◆ **PROVIDED MATERIAL**:
***
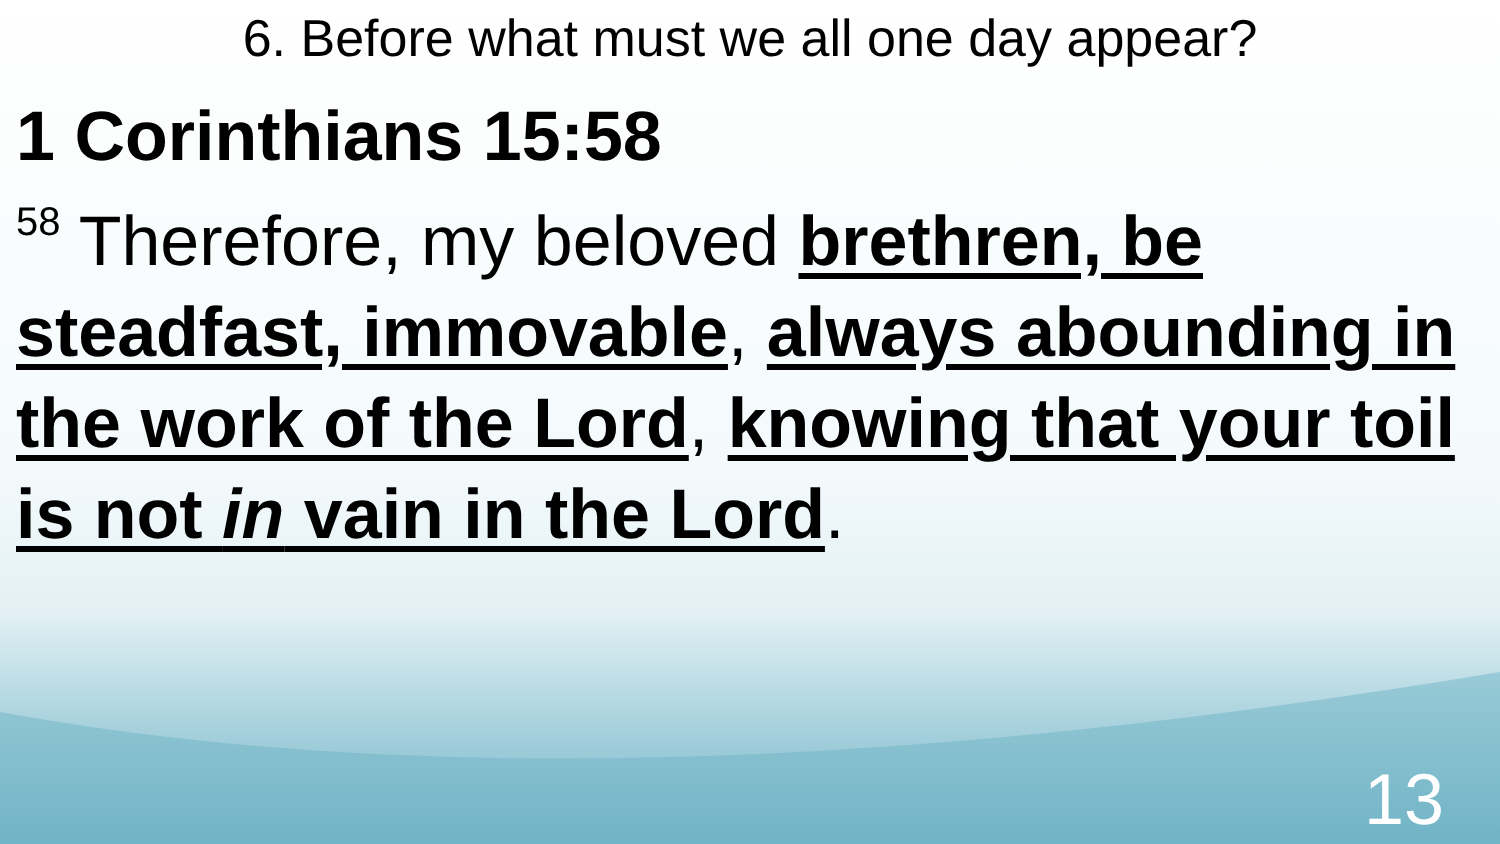6. Before what must we all one day appear?
1 Corinthians 15:58
<sup>58</sup> Therefore, my beloved brethren, be steadfast, immovable, always abounding in the work of the Lord, knowing that your toil is not in vain in the Lord.
13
***
◆ **PROBLEM TO SOLVE**: Could you transcribe all of the data exactly, keeping every picture out of the copy?

◆ **RESPONSE AREA**:
6. Before what must we all one day appear?
1 Corinthians 15:58
<sup>58</sup> Therefore, my beloved brethren, be steadfast, immovable, always abounding in the work of the Lord, knowing that your toil is not in vain in the Lord.
13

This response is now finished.